As the heat eases and evening approaches, I head out to Villamanrique, a small village about half an hour west of Seville. For much of the year, this old agricultural community is virtually dormant, but then festival season arrives and all must be ready for what happens next.
The largest is the Feria de Abril, which comes around the same time as Seville’s 40,000 orange trees blossom, the spring breeze perfuming the entire city. The Feria is marked by holidays, revelry, and the gory demise of several bulls. It matters round here, it really does, but out in the countryside, the focus is more on El Rocío and a grand pilgrimage leading almost 60km southwest to a village bearing that name. These annual migrations aren’t mock processions designed to imitate the old days – they are as they have always been. For 700 years, people have marched to El Rocío to worship the Virgin of the Dew.
In Villamanrique, locals are preparing for the great parade by dancing flamenco to an infectious rhythm set by pipe and tabor players. In front of old thatched-roof farm buildings, girls with heavy, expert make-up move to the music, control just winning out over chaos. The artificial flowers in their hair cope admirably as they spin and flourish in the warm dusk. One dancer takes her shoes off to dance barefoot on the grass; another in a polka-dot dress sits atop a horse which appears to dance too. On and on the drums and flutes play. Then, in the middle of it all, a skinny woman with a long neck and huge golden hoops through her ears begins dancing to a slightly different rhythm. The rest stand back in something like awe. “She’s part gypsy,” my guide whispers conspiratorially in my ear.
TRIANA
Gypsy history is important in this region, and nowhere more so than in Triana, the Bohemian neighbourhood on the west banks of the Guadalquivir River. When the Romani were expelled from Seville in the mid-18th Century, they settled here. Before long, their suffering found release in music, and bullfighting, and pottery. Those distinctive blue-and-white ceramics are still found all over the city, covering bridges, decorating palaces. “Triana is a factory of artists,” Justo Lora said to me a couple of days earlier. “All of the greatest dancers and matadors came from here.”
On my last night in Seville, I am alone in Triana, a little unsure what to do with myself. The maze of lanes and avenues doesn’t make planning easy, and while there are attractions on this side of the river (including Santa Ana, the oldest church anywhere in Seville) it’s obviously not as historically rich as within the city walls.

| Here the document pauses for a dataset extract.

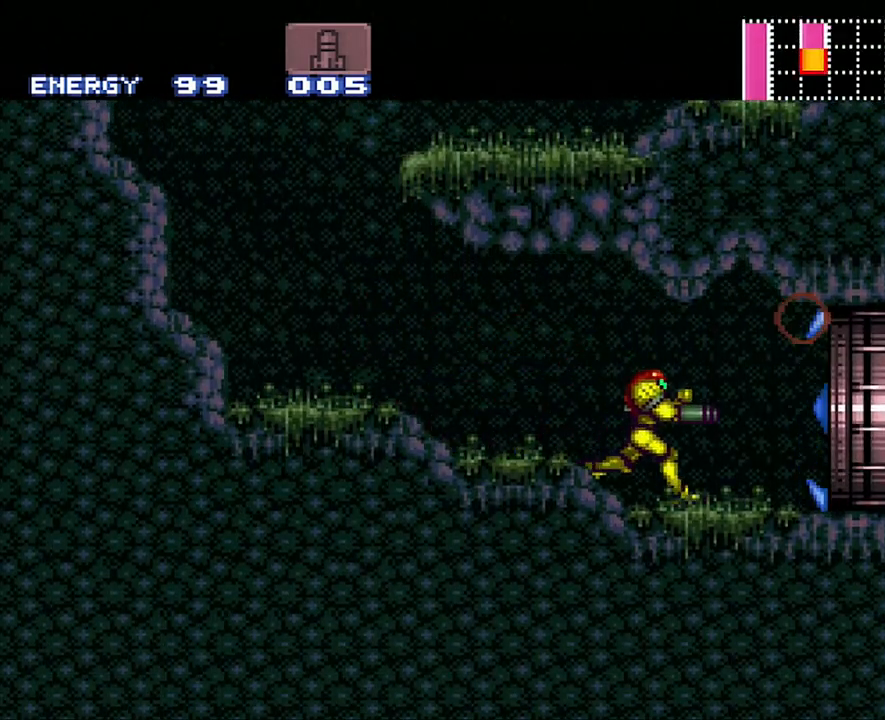
{"buttons": ["A", "DPAD_RIGHT"], "events": []}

I’m considering heading back to the centre when I turn a corner and am met with a loud parade. A quirk in the alley’s acoustics almost muted it, but now in front of me a 50-strong brass band erupts while drummers hit their skins so hard spectators’ eyes blink involuntarily.
This is all in honour of Catholic children marking their first holy communion, but in this city of festivals, that’s justification enough for music and the parading of a huge paso (float) carried by 10 strong men. The thing is so heavy that they can only manage one song before needing a break. During one such rest, a kid catches a telling-off from her mother for twirling her holy candle like a majorette’s baton, but mostly the parents look on adoringly, cooling themselves with lace fans as incense wafts up the street.
Before long, there’s a knock from inside the paso that says they’re ready to lift again. The thing jerks up, candles quiver, drums thunder, horns blast, and the Sevillian parade marches ever on.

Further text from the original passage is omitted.